Do you want to rewrite your 'sources.list' file anyway? If you choose
'Yes' here it will update all 'focal' to 'jammy' entries.
If you select 'No' the upgrade will cancel.

Continue [yN]

Seems it's what I want. So choose yes.

Next

There are services installed on your system which need to be restarted when certain libraries, such as libpam, libc, and libssl, are upgraded.
...
Restart services during package upgrades without asking?

Here again yes.

Remove obsolete packages?

I'm okay with that, again yes.

System upgrade is complete.

Restart required

To finish the upgrade, a restart is required.
If you select 'y' the system will be restarted.

I choose yes and system was updated and restarted.

Checking

First I would like to check that Node was upgraded. Connect to it by ssh and check versions

cat /etc/os-release

And can see that the Ubuntu was upgraded

PRETTY_NAME="Ubuntu 22.04.4 LTS"
NAME="Ubuntu"
VERSION_ID="22.04"
VERSION="22.04.4 LTS (Jammy Jellyfish)"
VERSION_CODENAME=jammy
ID=ubuntu
ID_LIKE=debian
HOME_URL="https://www.ubuntu.com/"
SUPPORT_URL="https://help.ubuntu.com/"
BUG_REPORT_URL="https://bugs.launchpad.net/ubuntu/"
PRIVACY_POLICY_URL="https://www.ubuntu.com/legal/terms-and-policies/privacy-policy"
UBUNTU_CODENAME=jammy

Next step is checking that all nodes in ready status in the cluster.

kubectl get nodes

In response I was able to see that all nodes appears in ready status.

Next I would like to check that all system pods started correctly.

kubectl -n kube-system get pods -o wide

Some pods appears in the state CrashLoopBackOff.
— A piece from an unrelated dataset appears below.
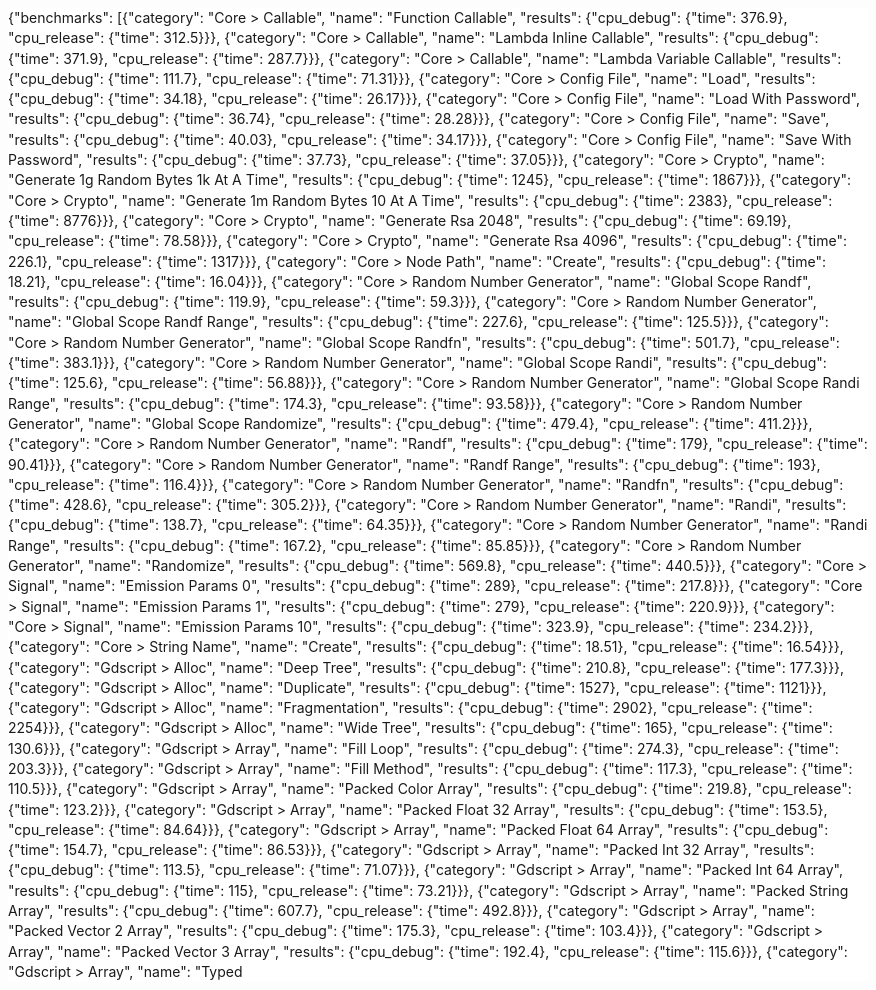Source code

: {"benchmarks":
[{"category": "Core > Callable", "name": "Function Callable", "results": {"cpu_debug": {"time": 376.9}, "cpu_release": {"time": 312.5}}}, {"category": "Core > Callable", "name": "Lambda Inline Callable", "results": {"cpu_debug": {"time": 371.9}, "cpu_release": {"time": 287.7}}}, {"category": "Core > Callable", "name": "Lambda Variable Callable", "results": {"cpu_debug": {"time": 111.7}, "cpu_release": {"time": 71.31}}}, {"category": "Core > Config File", "name": "Load", "results": {"cpu_debug": {"time": 34.18}, "cpu_release": {"time": 26.17}}}, {"category": "Core > Config File", "name": "Load With Password", "results": {"cpu_debug": {"time": 36.74}, "cpu_release": {"time": 28.28}}}, {"category": "Core > Config File", "name": "Save", "results": {"cpu_debug": {"time": 40.03}, "cpu_release": {"time": 34.17}}}, {"category": "Core > Config File", "name": "Save With Password", "results": {"cpu_debug": {"time": 37.73}, "cpu_release": {"time": 37.05}}}, {"category": "Core > Crypto", "name": "Generate 1g Random Bytes 1k At A Time", "results": {"cpu_debug": {"time": 1245}, "cpu_release": {"time": 1867}}}, {"category": "Core > Crypto", "name": "Generate 1m Random Bytes 10 At A Time", "results": {"cpu_debug": {"time": 2383}, "cpu_release": {"time": 8776}}}, {"category": "Core > Crypto", "name": "Generate Rsa 2048", "results": {"cpu_debug": {"time": 69.19}, "cpu_release": {"time": 78.58}}}, {"category": "Core > Crypto", "name": "Generate Rsa 4096", "results": {"cpu_debug": {"time": 226.1}, "cpu_release": {"time": 1317}}}, {"category": "Core > Node Path", "name": "Create", "results": {"cpu_debug": {"time": 18.21}, "cpu_release": {"time": 16.04}}}, {"category": "Core > Random Number Generator", "name": "Global Scope Randf", "results": {"cpu_debug": {"time": 119.9}, "cpu_release": {"time": 59.3}}}, {"category": "Core > Random Number Generator", "name": "Global Scope Randf Range", "results": {"cpu_debug": {"time": 227.6}, "cpu_release": {"time": 125.5}}}, {"category": "Core > Random Number Generator", "name": "Global Scope Randfn", "results": {"cpu_debug": {"time": 501.7}, "cpu_release": {"time": 383.1}}}, {"category": "Core > Random Number Generator", "name": "Global Scope Randi", "results": {"cpu_debug": {"time": 125.6}, "cpu_release": {"time": 56.88}}}, {"category": "Core > Random Number Generator", "name": "Global Scope Randi Range", "results": {"cpu_debug": {"time": 174.3}, "cpu_release": {"time": 93.58}}}, {"category": "Core > Random Number Generator", "name": "Global Scope Randomize", "results": {"cpu_debug": {"time": 479.4}, "cpu_release": {"time": 411.2}}}, {"category": "Core > Random Number Generator", "name": "Randf", "results": {"cpu_debug": {"time": 179}, "cpu_release": {"time": 90.41}}}, {"category": "Core > Random Number Generator", "name": "Randf Range", "results": {"cpu_debug": {"time": 193}, "cpu_release": {"time": 116.4}}}, {"category": "Core > Random Number Generator", "name": "Randfn", "results": {"cpu_debug": {"time": 428.6}, "cpu_release": {"time": 305.2}}}, {"category": "Core > Random Number Generator", "name": "Randi", "results": {"cpu_debug": {"time": 138.7}, "cpu_release": {"time": 64.35}}}, {"category": "Core > Random Number Generator", "name": "Randi Range", "results": {"cpu_debug": {"time": 167.2}, "cpu_release": {"time": 85.85}}}, {"category": "Core > Random Number Generator", "name": "Randomize", "results": {"cpu_debug": {"time": 569.8}, "cpu_release": {"time": 440.5}}}, {"category": "Core > Signal", "name": "Emission Params 0", "results": {"cpu_debug": {"time": 289}, "cpu_release": {"time": 217.8}}}, {"category": "Core > Signal", "name": "Emission Params 1", "results": {"cpu_debug": {"time": 279}, "cpu_release": {"time": 220.9}}}, {"category": "Core > Signal", "name": "Emission Params 10", "results": {"cpu_debug": {"time": 323.9}, "cpu_release": {"time": 234.2}}}, {"category": "Core > String Name", "name": "Create", "results": {"cpu_debug": {"time": 18.51}, "cpu_release": {"time": 16.54}}}, {"category": "Gdscript > Alloc", "name": "Deep Tree", "results": {"cpu_debug": {"time": 210.8}, "cpu_release": {"time": 177.3}}}, {"category": "Gdscript > Alloc", "name": "Duplicate", "results": {"cpu_debug": {"time": 1527}, "cpu_release": {"time": 1121}}}, {"category": "Gdscript > Alloc", "name": "Fragmentation", "results": {"cpu_debug": {"time": 2902}, "cpu_release": {"time": 2254}}}, {"category": "Gdscript > Alloc", "name": "Wide Tree", "results": {"cpu_debug": {"time": 165}, "cpu_release": {"time": 130.6}}}, {"category": "Gdscript > Array", "name": "Fill Loop", "results": {"cpu_debug": {"time": 274.3}, "cpu_release": {"time": 203.3}}}, {"category": "Gdscript > Array", "name": "Fill Method", "results": {"cpu_debug": {"time": 117.3}, "cpu_release": {"time": 110.5}}}, {"category": "Gdscript > Array", "name": "Packed Color Array", "results": {"cpu_debug": {"time": 219.8}, "cpu_release": {"time": 123.2}}}, {"category": "Gdscript > Array", "name": "Packed Float 32 Array", "results": {"cpu_debug": {"time": 153.5}, "cpu_release": {"time": 84.64}}}, {"category": "Gdscript > Array", "name": "Packed Float 64 Array", "results": {"cpu_debug": {"time": 154.7}, "cpu_release": {"time": 86.53}}}, {"category": "Gdscript > Array", "name": "Packed Int 32 Array", "results": {"cpu_debug": {"time": 113.5}, "cpu_release": {"time": 71.07}}}, {"category": "Gdscript > Array", "name": "Packed Int 64 Array", "results": {"cpu_debug": {"time": 115}, "cpu_release": {"time": 73.21}}}, {"category": "Gdscript > Array", "name": "Packed String Array", "results": {"cpu_debug": {"time": 607.7}, "cpu_release": {"time": 492.8}}}, {"category": "Gdscript > Array", "name": "Packed Vector 2 Array", "results": {"cpu_debug": {"time": 175.3}, "cpu_release": {"time": 103.4}}}, {"category": "Gdscript > Array", "name": "Packed Vector 3 Array", "results": {"cpu_debug": {"time": 192.4}, "cpu_release": {"time": 115.6}}}, {"category": "Gdscript > Array", "name": "Typed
After a few minutes I still able to see that some pods in the state CrashLoopBackOff. Waiting a little bit longer seems doesn't solve that issue.

The problem

I checked state journal of kubelet

journalctl -u kubelet -f

And found a strange message, mainly because I doesn't seen the similar message on other Nodes at that moment

kubelet[847]: E0425 07:23:21.243398     847 pod_workers.go:1300] "Error syncing pod, skipping" err="failed to \"StartContainer\" for \"engine-image-ei-ebe8de04\" with CrashLoopBackOff: \"back-off 5m0s restarting failed container=e

I have tried to search in internet by this message. Found few solutions but I didn't save links to those solutions. In short, one of them advised to reinitialize the node. And the other one advised not to use systemd cgroup driver.

Well, I can always reinitialize a node. And I didn't want to give up something unnecessarily. So I decided to look through the official Kubernetes documentation using the keywords systemd and cgroup. And I found a section Configuring the systemd cgroup driver. The words “The systemd cgroup driver is recommended if you use cgroup v2” immediately caught my eye.

Then I checked old and new nodes and comparing cgroup version.

stat -fc %T /sys/fs/cgroup/
cgroup2fs # on new
tmpfs # on old

Seems that problem related to the misconfiguration of containerd and just have to update it's settings as described in the docs. In my case configuration of containerd is located at /etc/containerd/config.toml. I update a single line to SystemdCgroup = true

[plugins."io.containerd.grpc.v1.cri".containerd.runtimes.runc]
  ...
  [plugins."io.containerd.grpc.v1.cri".containerd.runtimes.runc.options]
    SystemdCgroup = true

After that I restarted containerd

systemctl restart containerd

And wait for a while to make sure that there's no unexpected restarts of pods.

Then I allowed non-system pods on the Node to run

kubectl uncordon <NODE>

Сonclusion

After repeating the described procedure on all nodes, the cluster continues to work as before. In the end it turned out that there was no problem with the Ubuntu update, but there was a small difficulty with cgroup. This did not affect the cluster operation.

It also seemed unusual advice found on the Internet to solve this problem, it's good that I decided to look in the official documentation, otherwise it would most likely be a sub-optimal way via re-initializing Nodes. It seems that even people on the internet should not be taken at their word, and not to even mention AI helpers.